Fennec AllocInfo::Get<T> topcrash (bug 1468541)
- First spiked in 61.0b12
- Linked to Snapdragon 820/821 CPU quickly
- Difficult to reproduce and assign an owner to
- Temporarily throttled updates @ 1% before eventually going to 99% (was blocking Galaxy S8 crash fix)
- Still unclear what happens next, no signs of crash on Beta62 so far
- [marcia] We should be sure that the signature didn't morph into something else in 62
- new sdk work may affect this, signatures may have shifted (for 63)
- [marcia] We should be sure that the signature didn't morph into something else in 62
- Getting affected device directly to the developer is key (in this case nchen)
Late uplifts
- Successful fix for the Galaxy S8 crashes (bug 1460989) \m/
- Uplift would have happened in time for b15, but issues uploading Nightly APKs to the Play Store went un-escalated for a week, delaying Nightly testing results
- Last-minute Android networking feature disabling due to download manager regression (bug 1467755)

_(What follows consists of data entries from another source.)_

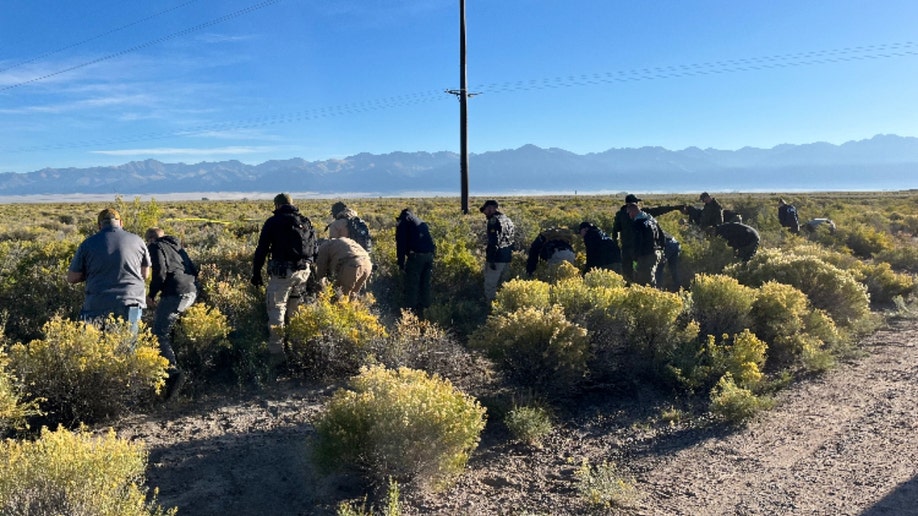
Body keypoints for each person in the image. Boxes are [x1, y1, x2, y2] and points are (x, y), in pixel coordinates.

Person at [251, 193, 317, 365]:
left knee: (276, 311)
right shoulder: (305, 221)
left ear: (278, 205)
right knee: (296, 311)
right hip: (303, 272)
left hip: (282, 274)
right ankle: (297, 350)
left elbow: (262, 249)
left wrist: (256, 272)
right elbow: (314, 249)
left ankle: (277, 356)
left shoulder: (273, 222)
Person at [66, 208, 150, 332]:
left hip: (98, 302)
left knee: (96, 346)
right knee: (128, 346)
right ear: (121, 223)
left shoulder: (88, 244)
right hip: (131, 301)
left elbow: (72, 278)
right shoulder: (138, 241)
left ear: (99, 225)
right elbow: (145, 274)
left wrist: (90, 274)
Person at [145, 227, 199, 400]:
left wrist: (152, 294)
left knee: (159, 333)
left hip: (175, 293)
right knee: (173, 330)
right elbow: (193, 269)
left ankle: (173, 374)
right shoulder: (176, 246)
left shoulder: (156, 247)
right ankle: (193, 369)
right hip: (191, 290)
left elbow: (159, 273)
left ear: (151, 239)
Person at [611, 194, 682, 282]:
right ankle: (647, 289)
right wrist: (675, 207)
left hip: (627, 249)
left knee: (628, 273)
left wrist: (616, 246)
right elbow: (659, 210)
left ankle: (630, 289)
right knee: (646, 273)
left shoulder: (620, 215)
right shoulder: (643, 214)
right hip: (642, 250)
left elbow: (615, 231)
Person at [395, 208, 436, 316]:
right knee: (425, 284)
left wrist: (400, 263)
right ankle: (426, 311)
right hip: (429, 255)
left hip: (417, 256)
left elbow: (401, 243)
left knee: (412, 285)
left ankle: (410, 313)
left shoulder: (404, 221)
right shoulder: (418, 220)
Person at [480, 199, 515, 303]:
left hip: (497, 257)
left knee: (490, 284)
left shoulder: (493, 221)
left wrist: (491, 259)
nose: (485, 213)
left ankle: (490, 307)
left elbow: (494, 241)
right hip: (507, 256)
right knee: (504, 284)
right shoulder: (508, 220)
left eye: (485, 209)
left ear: (491, 208)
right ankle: (505, 304)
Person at [626, 203, 665, 287]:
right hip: (656, 253)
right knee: (651, 276)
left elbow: (637, 242)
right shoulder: (651, 220)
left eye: (629, 212)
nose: (629, 215)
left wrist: (635, 258)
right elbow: (662, 236)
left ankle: (652, 297)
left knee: (645, 280)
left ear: (633, 211)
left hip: (646, 255)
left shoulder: (638, 224)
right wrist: (661, 250)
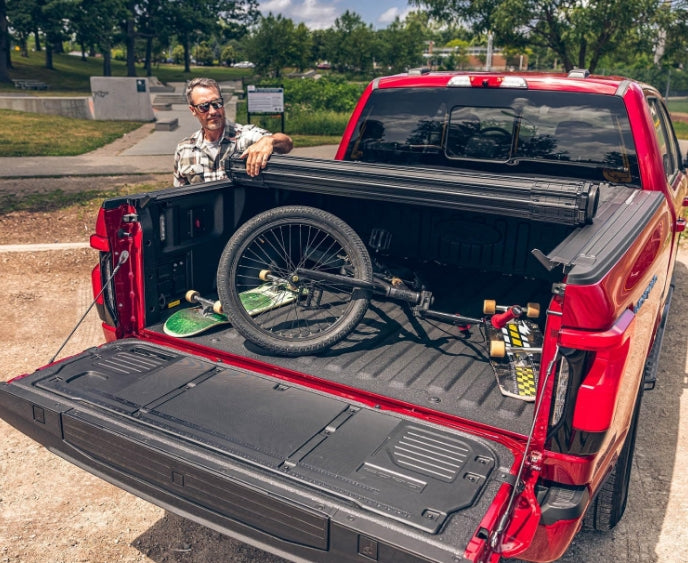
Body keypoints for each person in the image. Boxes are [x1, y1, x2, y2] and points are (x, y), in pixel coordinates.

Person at [173, 77, 293, 186]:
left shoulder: (245, 137)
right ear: (193, 110)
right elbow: (178, 197)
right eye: (204, 106)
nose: (213, 111)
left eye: (217, 103)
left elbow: (287, 143)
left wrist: (269, 141)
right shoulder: (184, 149)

- Bug reported Friday before SF All Hands, investigation delayed due to it
- WebRTC sec bug (bug 1458048) needed late uplift and RC respin because fix landed upstream without coordination and uplift wasn't requested in a timely fashion
61.0.1 drivers
- Bug 1471375 - Reports about missing activity stream content on new tab page and about:preferences#home panel
- Reported on 6/26 (go-live day)
- The root cause of this was users with corrupted IndexedDB databases
- The patch landed allowed AS to continue being functional, but doesn't fix the underlying IDB bug
- The AS team did their own post-mortem for this: Meeting Notes
- Bug 1472127 - Update to Firefox 61.0 killed all my bookmarks and also the backups are unreadable
- Reported on 6/29 (post go-live)
- Root cause was new migration code shipped in 61 removing bookmarks with wrong parents (which is an erroneous condition from the start)

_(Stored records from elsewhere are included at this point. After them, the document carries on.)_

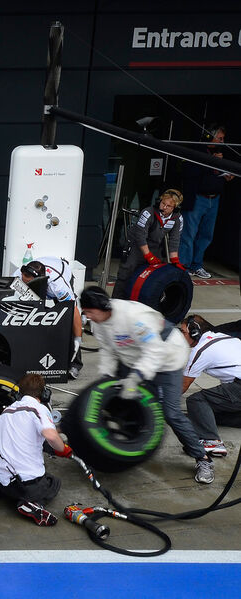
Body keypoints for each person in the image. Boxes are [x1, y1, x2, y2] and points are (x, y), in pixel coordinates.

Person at [79, 286, 213, 483]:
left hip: (167, 359)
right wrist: (106, 378)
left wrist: (136, 378)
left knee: (170, 413)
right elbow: (108, 350)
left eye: (90, 312)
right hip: (133, 359)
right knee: (115, 395)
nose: (88, 316)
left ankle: (203, 458)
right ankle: (110, 448)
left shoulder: (133, 316)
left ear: (102, 307)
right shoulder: (98, 323)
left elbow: (154, 350)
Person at [0, 373, 71, 527]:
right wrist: (63, 449)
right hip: (27, 485)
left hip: (4, 481)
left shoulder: (5, 413)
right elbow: (51, 436)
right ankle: (30, 504)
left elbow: (25, 438)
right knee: (53, 482)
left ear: (19, 393)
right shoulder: (38, 409)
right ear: (44, 393)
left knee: (6, 475)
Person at [179, 314, 241, 458]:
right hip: (237, 386)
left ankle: (212, 442)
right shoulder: (224, 338)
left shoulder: (200, 350)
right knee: (205, 414)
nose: (180, 336)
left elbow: (182, 386)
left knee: (196, 401)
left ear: (195, 332)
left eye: (183, 332)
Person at [15, 258, 84, 379]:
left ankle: (75, 364)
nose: (26, 284)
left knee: (66, 319)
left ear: (40, 280)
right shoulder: (18, 276)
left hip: (59, 274)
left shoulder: (58, 286)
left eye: (29, 283)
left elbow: (73, 312)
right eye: (24, 281)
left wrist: (78, 338)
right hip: (42, 283)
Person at [180, 125, 234, 279]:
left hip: (214, 199)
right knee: (189, 234)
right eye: (220, 138)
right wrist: (211, 161)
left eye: (223, 139)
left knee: (206, 235)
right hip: (198, 198)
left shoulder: (220, 153)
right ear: (210, 135)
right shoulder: (197, 149)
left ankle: (197, 265)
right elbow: (188, 171)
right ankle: (184, 266)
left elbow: (215, 174)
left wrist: (226, 174)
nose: (222, 141)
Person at [113, 189, 184, 299]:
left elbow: (174, 239)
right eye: (163, 203)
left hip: (155, 247)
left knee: (157, 275)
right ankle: (116, 303)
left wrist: (175, 260)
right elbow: (140, 236)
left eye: (169, 206)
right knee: (125, 274)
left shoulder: (178, 218)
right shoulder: (148, 212)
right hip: (136, 246)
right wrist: (148, 255)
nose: (164, 207)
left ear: (176, 208)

- Can we talk to Mak/QA about doing more ongoing testing in later release cycles?
- This is an issue that has occurred in the past. Tom has offered to look into smoke testing this more thoroughly going forward, if possible.
- Examples from prev releases: 1388584 (in 55.0.1), 1206376 (41.0.1), 1206376 (44.0.2)
- Bug 1472137 - Crash in [@ IPCError-browser | ShutDownKill] in mozilla::mscom::Interceptor::~Interceptor()
- Reported on 6/29 (post go-live)
- Also manifested for Chinese users as having an unusable browser (bug 1471824)
- Regressed by bug 1364624 uplifted to beta (along a couple of other shutdownhangs - see below)
61.0.1 notable ride alongs
- Various crash fixes from Windows SRWLOCK change (landed in 61.0b6, not noticed until after we shipped)
- Fix for Windows download issues exposed by sec uplift (bug 1465458)
- Twitch 1080p playback fix (bug 1469257)
- Filed during RC week, didn't have a verified patch ready in time for RC uplift
Normandy hotfix deployments/rollouts
- Avast TLS 1.3 issue (bug 1471672)
- Down to 50% now
- Technical problems with the recipe - should Developers get training on how to create recipes?
- TomGrab mentioned issues with QA testing due to recipe misconfigurations. how to target windows versions, etc
- Pro/cons of default vs. user branch rollouts
- OSX 10.9 OMTP crashes (bug 1472308)
- Still troubleshooting issues with this one
- HTTP throttling v2 algorithm (bug 1462906)
- RDL was also rolled out to release via Normandy
- TLS 1.3 fallback
- (Ritu) We may need to refine, review, share the Normandy rollout process (where to file the bug, who creates the recipe, reviews it, intent to ship, QA testing etc)